The customer is a venture-backed product company that helps government agencies in the US to operate and scale all government operations effectively by using state of art software. They help many governments streamline operations such as ERP, Budgeting, financial management & citizen services, all via cloud-hosted software. They power more than 1000 governments
The customer was using AWS & Kubernetes as an infrastructure platform and Datadog SaaS as the primary monitoring platform. They wanted to implement auto-scaling of workload and infrastructure/nodes to scale up and down based on demand and use resources in an optimal manner. The challenge was that Datadog at that point did not have direct integration with Kubernetes’s metric server.
The customer’s monitoring platform was built on Datadog and was used extensively for monitoring. Kubernetes’s native horizontal pod, autoscaler only integrated with the metric server for which there was no Datadog integration available.
The path to building a horizontal pod autoscaler was not clear. After the first consultation with InfraCloud customer discovered the entire pipeline built of adapters for the newly introduced metric server. But during implementation, we found a better path of implementation – which would mean pivoting to a different design than earlier envisioned.
InfraCloud designed an end-to-end monitoring pipeline, as shown in the diagram below, using two adapters. The first adapter enabled passing metrics from Statsd agent to Prometheus by doing the appropriate conversion. The second adapter converted metrics from Prometheus to metric server format. This total pipeline allows custom metrics passed from application to metric server to be scaled.

While the implementation started based on initial design and testing was being carried out Datadog introduced the metric server compliant “Datadog cluster agent”. This would simplify the pipeline drastically by removing components and would also be supported by the provider. Infracloud recommended switching to a new design for simplicity. The implementation was then changed to a new architecture, as shown in the diagram below.

For scaling the nodes, we evaluated two options:
Escalator - An open source node autoscale from Atlassian
Kubernetes Autoscaler - the official node autoscaler from Kubernetes community
All requirements were evaluated and with a quick POC the Kubernetes Autoscaler was chosen as the tool. Kubernetes autoscaler enabled scaling of nodes in clusters based on the resource needs of the application.
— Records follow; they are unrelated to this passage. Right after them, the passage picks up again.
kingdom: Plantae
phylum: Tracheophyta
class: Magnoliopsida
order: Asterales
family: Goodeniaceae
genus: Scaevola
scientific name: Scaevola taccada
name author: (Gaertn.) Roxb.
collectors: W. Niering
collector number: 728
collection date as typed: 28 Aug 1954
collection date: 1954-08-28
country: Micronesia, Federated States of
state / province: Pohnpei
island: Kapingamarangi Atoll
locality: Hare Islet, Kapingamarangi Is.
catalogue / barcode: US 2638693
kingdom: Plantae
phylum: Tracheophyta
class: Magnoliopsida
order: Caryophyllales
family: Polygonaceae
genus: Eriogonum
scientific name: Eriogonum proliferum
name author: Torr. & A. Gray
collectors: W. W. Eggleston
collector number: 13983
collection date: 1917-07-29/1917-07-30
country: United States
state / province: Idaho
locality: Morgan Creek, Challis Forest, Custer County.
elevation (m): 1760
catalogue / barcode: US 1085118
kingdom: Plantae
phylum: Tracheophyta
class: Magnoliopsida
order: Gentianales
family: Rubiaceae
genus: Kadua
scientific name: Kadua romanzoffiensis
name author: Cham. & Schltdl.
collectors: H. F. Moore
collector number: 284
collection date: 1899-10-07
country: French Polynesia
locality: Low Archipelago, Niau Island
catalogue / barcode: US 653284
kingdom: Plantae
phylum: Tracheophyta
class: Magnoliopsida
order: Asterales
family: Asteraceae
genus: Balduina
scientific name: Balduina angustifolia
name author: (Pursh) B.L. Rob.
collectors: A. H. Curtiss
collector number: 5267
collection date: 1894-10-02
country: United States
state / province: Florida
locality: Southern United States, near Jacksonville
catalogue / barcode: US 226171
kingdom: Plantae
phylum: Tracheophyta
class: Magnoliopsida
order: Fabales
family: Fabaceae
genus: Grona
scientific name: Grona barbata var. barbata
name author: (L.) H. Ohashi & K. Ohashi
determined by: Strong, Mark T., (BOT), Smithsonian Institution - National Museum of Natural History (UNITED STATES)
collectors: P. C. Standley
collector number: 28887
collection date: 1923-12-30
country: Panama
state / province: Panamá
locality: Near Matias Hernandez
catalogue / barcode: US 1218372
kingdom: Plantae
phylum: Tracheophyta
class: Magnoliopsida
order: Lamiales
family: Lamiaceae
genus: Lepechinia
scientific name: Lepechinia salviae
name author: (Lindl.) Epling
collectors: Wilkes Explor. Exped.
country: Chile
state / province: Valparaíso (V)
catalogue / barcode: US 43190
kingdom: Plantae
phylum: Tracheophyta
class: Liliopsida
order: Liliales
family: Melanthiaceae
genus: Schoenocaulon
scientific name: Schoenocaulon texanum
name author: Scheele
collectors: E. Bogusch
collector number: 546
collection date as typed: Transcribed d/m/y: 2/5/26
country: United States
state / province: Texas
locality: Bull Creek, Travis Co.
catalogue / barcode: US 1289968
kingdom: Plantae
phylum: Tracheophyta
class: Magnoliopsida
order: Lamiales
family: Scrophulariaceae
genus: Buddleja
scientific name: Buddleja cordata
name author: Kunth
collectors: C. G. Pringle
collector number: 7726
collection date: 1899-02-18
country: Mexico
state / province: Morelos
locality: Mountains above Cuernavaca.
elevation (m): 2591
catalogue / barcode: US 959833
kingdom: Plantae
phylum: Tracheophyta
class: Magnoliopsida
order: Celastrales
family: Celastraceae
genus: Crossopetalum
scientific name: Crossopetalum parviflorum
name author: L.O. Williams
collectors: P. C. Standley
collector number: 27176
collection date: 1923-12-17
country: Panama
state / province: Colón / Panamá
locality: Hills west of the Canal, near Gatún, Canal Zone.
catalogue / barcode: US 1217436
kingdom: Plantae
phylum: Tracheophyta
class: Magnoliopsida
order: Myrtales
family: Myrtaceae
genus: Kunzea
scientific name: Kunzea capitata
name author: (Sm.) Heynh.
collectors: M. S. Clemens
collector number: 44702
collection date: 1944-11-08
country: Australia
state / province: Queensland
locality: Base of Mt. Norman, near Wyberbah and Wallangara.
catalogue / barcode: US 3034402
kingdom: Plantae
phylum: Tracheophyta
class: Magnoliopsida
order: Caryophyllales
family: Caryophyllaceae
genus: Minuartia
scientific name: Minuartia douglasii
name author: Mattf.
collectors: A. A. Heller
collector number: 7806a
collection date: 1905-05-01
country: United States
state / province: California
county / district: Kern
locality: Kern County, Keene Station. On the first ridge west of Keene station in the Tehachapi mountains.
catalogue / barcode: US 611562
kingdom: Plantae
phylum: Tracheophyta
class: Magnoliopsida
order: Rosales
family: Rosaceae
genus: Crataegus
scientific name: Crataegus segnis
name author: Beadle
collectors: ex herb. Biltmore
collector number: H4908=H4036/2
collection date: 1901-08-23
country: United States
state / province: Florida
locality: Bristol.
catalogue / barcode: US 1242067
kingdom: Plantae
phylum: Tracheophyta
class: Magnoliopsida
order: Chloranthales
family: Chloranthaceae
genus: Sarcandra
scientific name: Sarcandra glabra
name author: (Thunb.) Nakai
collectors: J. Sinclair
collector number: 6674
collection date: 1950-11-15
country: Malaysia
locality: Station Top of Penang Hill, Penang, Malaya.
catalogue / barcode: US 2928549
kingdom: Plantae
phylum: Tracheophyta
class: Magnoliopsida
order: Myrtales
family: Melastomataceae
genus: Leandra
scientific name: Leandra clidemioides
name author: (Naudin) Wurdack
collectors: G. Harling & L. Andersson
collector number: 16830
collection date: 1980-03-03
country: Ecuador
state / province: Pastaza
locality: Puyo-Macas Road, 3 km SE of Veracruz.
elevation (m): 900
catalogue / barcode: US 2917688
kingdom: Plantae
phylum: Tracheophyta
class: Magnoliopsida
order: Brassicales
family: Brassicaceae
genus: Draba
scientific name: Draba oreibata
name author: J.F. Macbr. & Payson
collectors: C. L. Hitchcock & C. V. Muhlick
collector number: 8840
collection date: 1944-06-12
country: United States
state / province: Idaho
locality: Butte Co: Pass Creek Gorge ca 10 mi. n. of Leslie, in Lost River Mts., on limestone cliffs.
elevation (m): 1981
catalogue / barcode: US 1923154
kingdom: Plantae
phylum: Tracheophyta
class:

Scaling up and scaling down policies were defined along with pod disruption budgets for each application.
Autoscaling helped customer scale the worker application instances based on messages in queue even though Datadog at that point did not support integration with autoscaling servers of Kubernetes
With node autoscaler in place, the cost of infrastructure was optimised to the current resources in use and overall cost saving was achieved.